**CHALLENGE:**
Rewrite the lines of every item below with "scientific name" changed to "species" and nothing else altered. Leave the pictures out.

**DATASET RECORDS:**

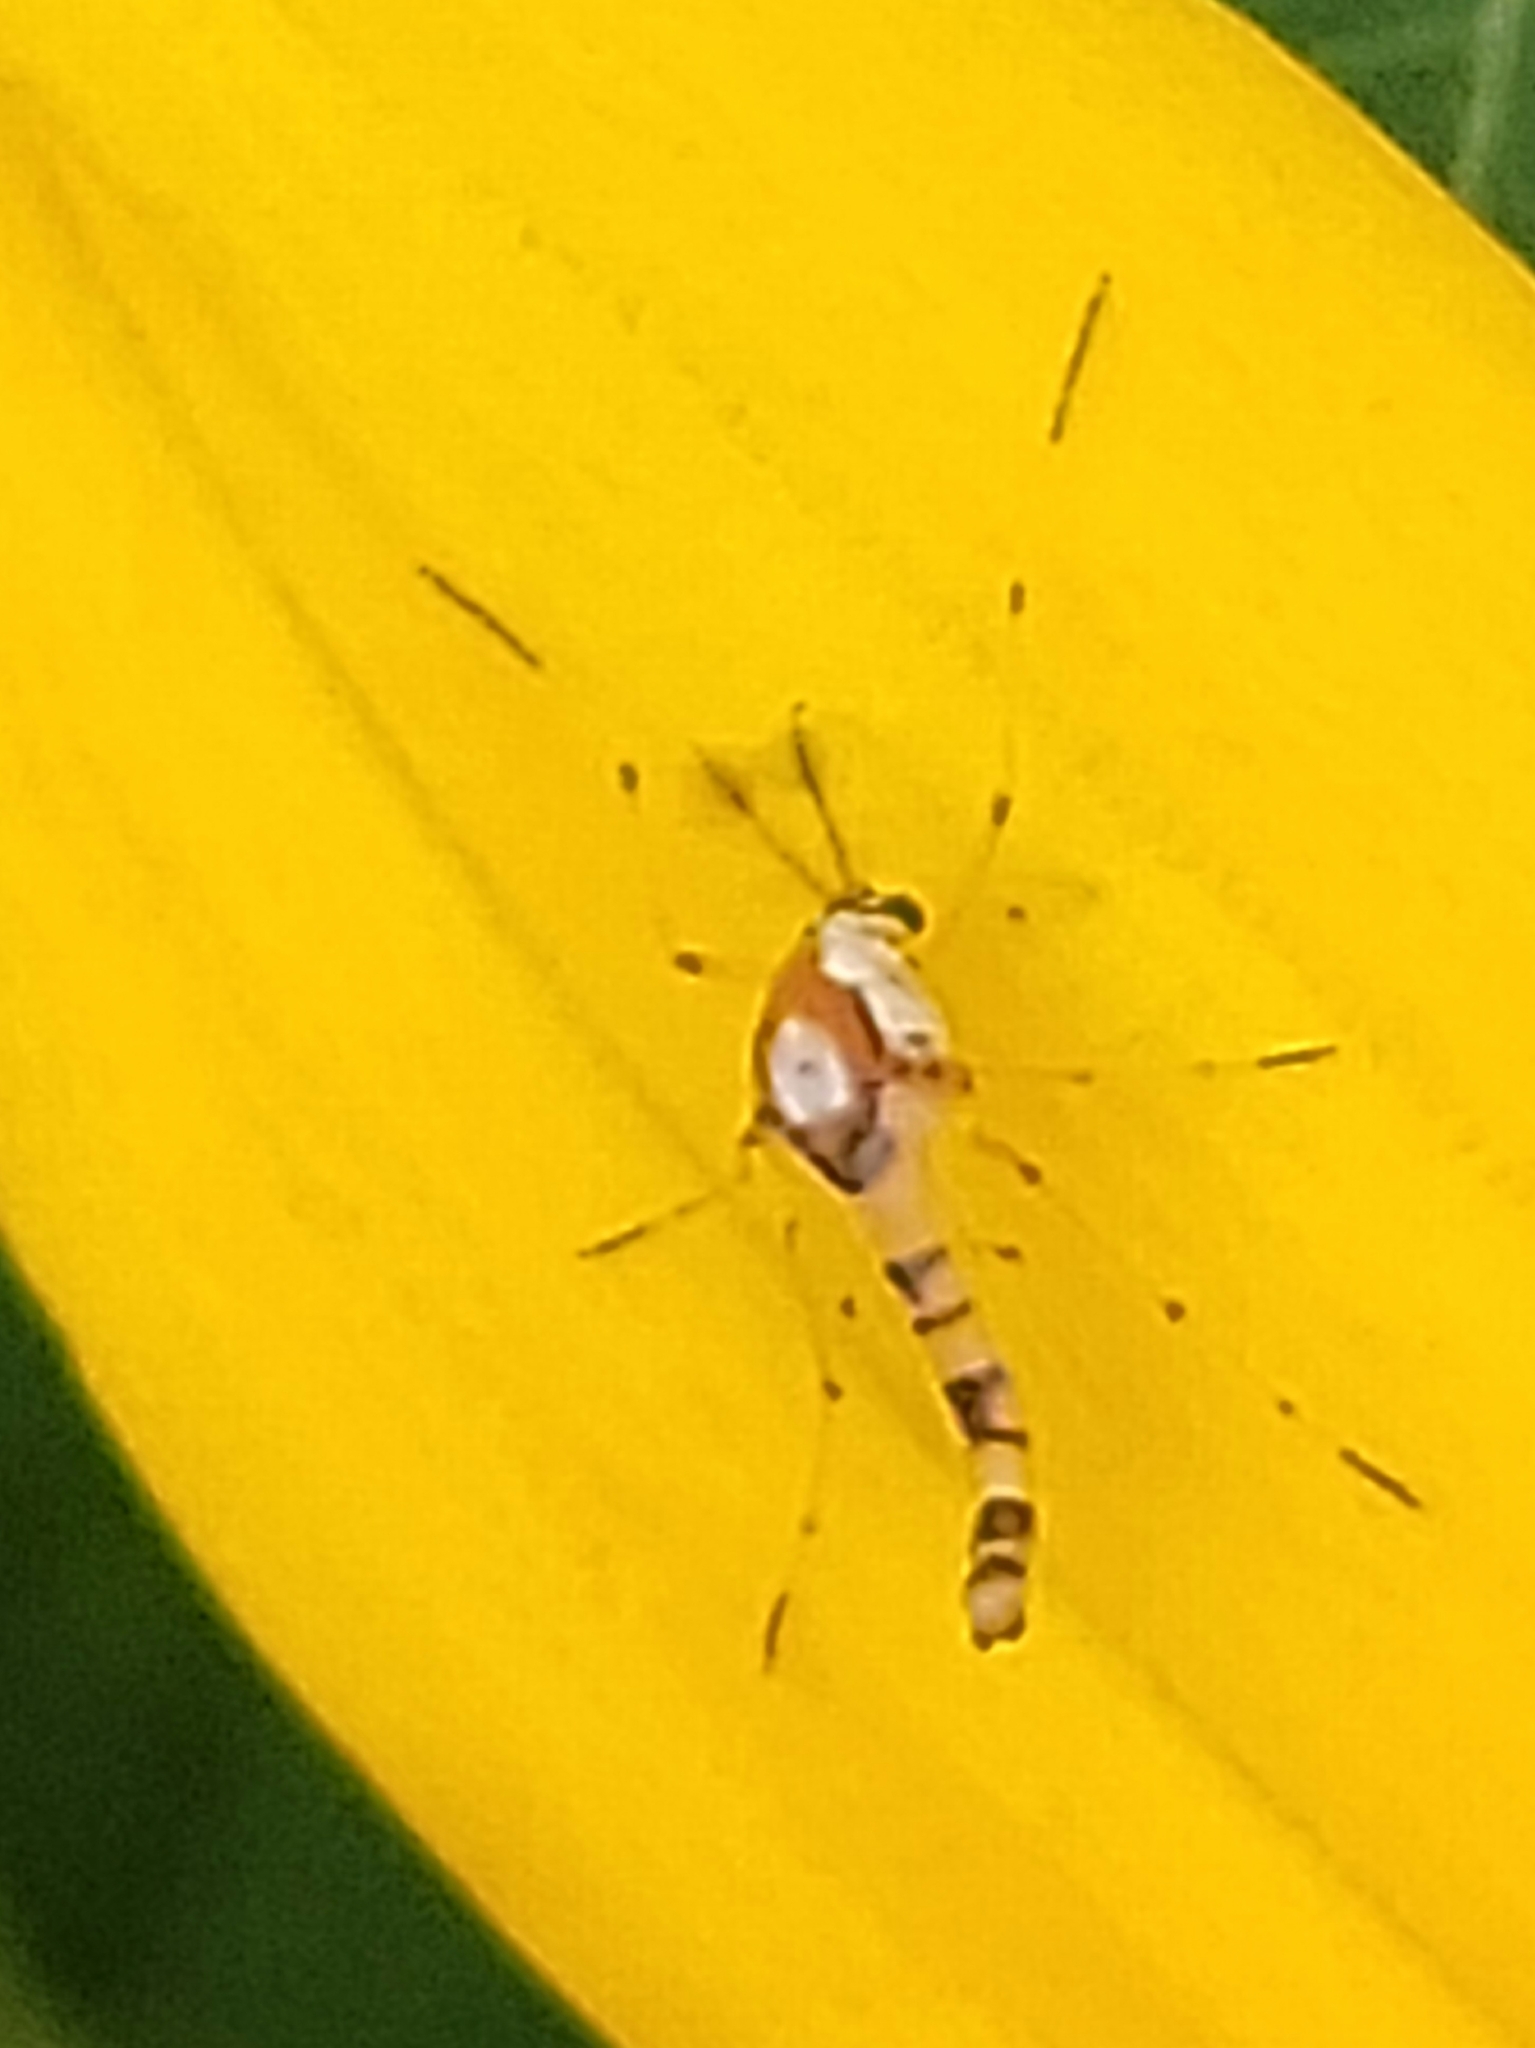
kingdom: Animalia
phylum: Arthropoda
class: Insecta
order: Diptera
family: Chironomidae
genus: Coelotanypus
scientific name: Coelotanypus tricolor
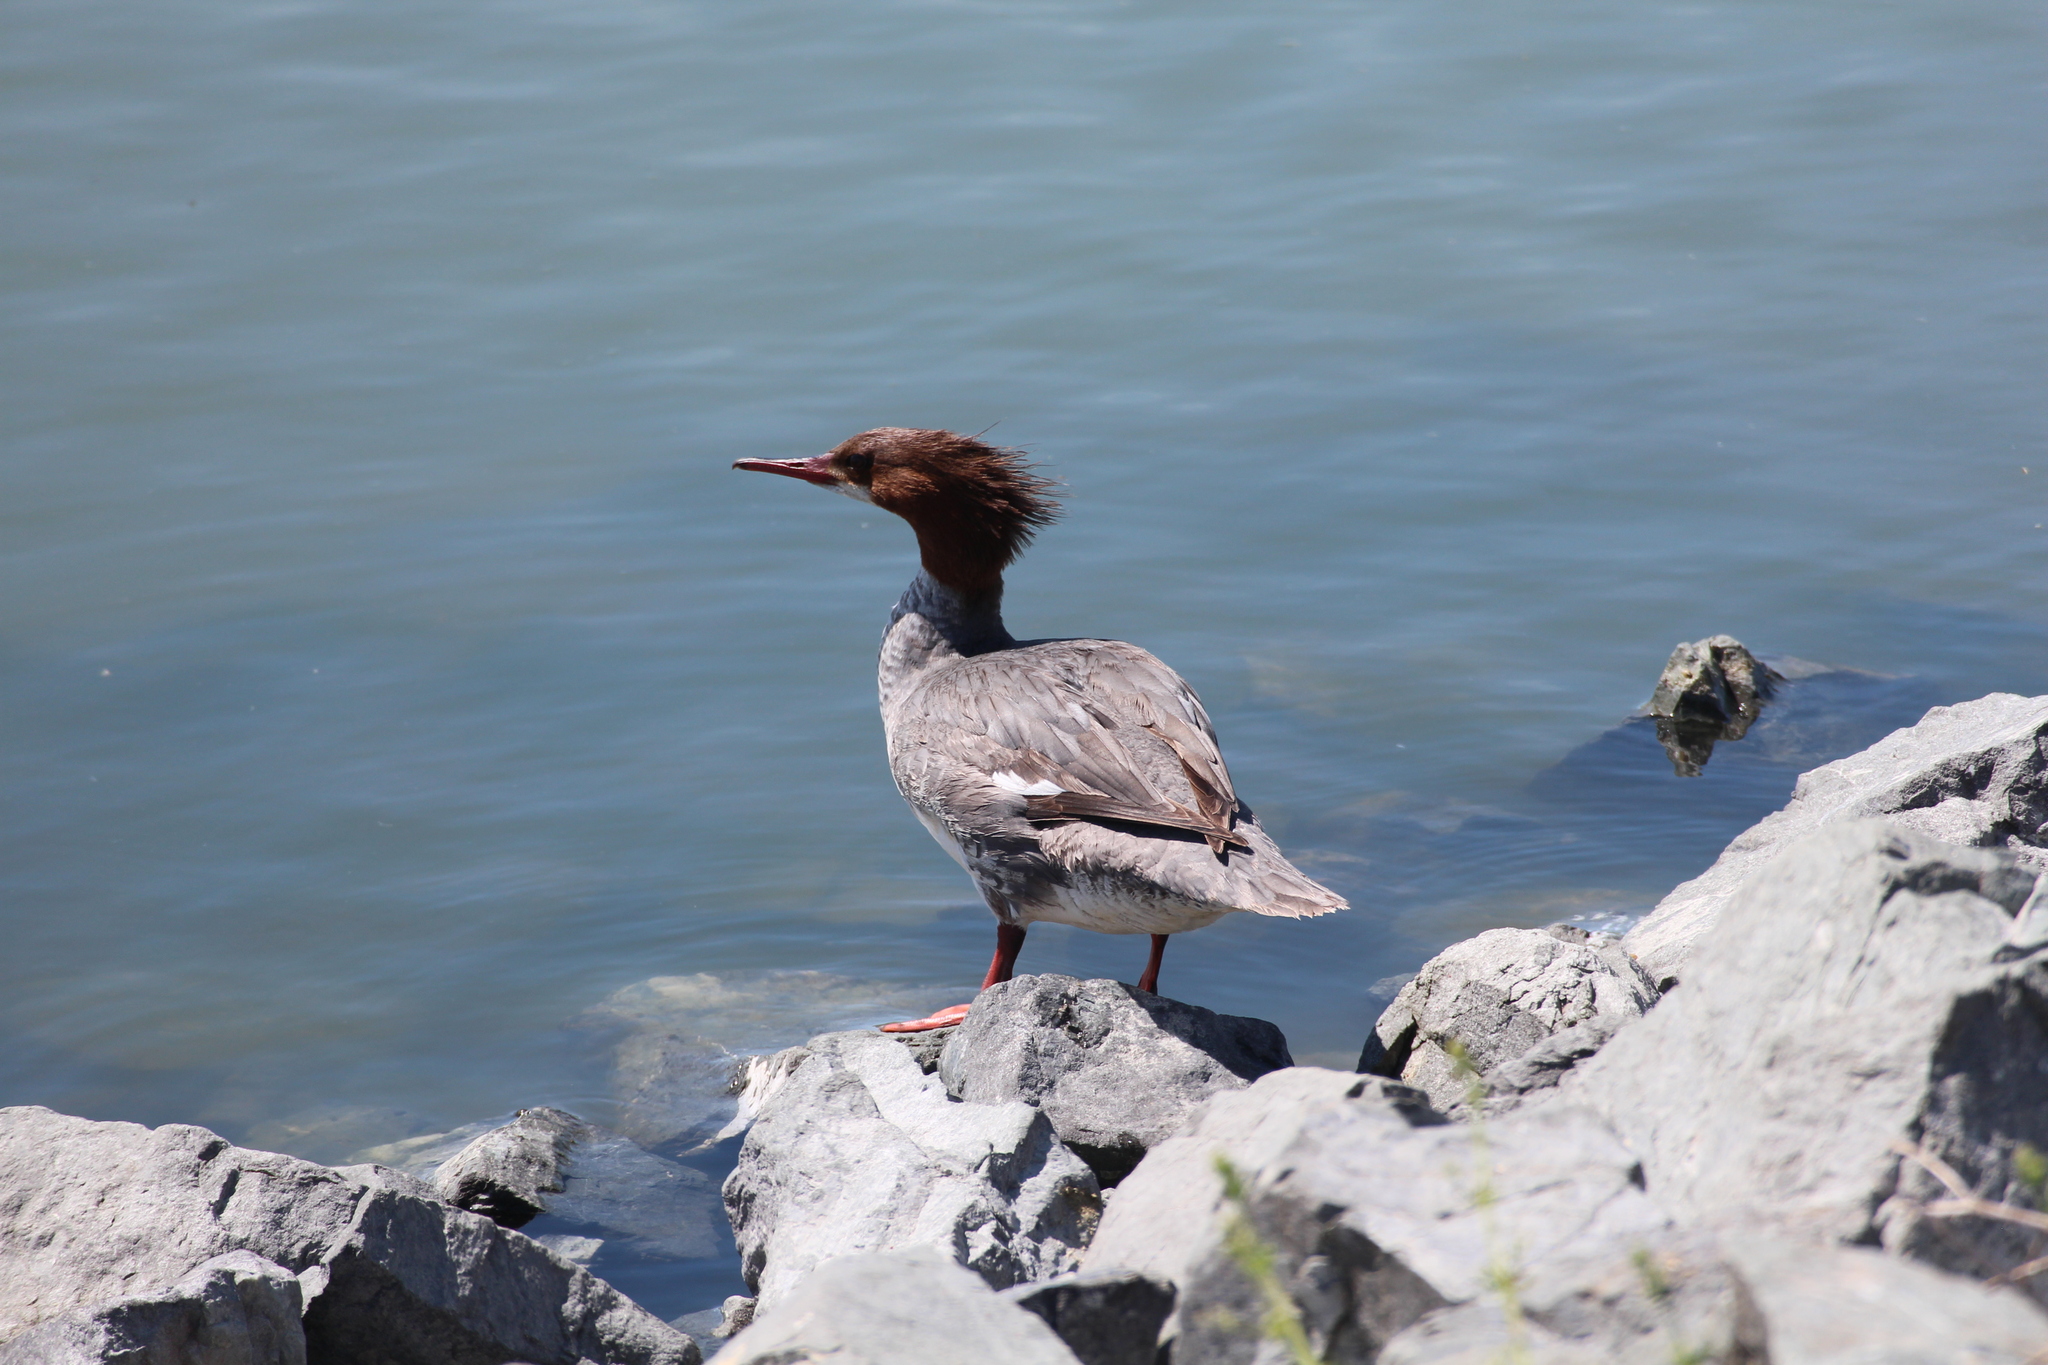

**THE RESULT:**
kingdom: Animalia
phylum: Arthropoda
class: Insecta
order: Diptera
family: Chironomidae
genus: Coelotanypus
species: Coelotanypus tricolor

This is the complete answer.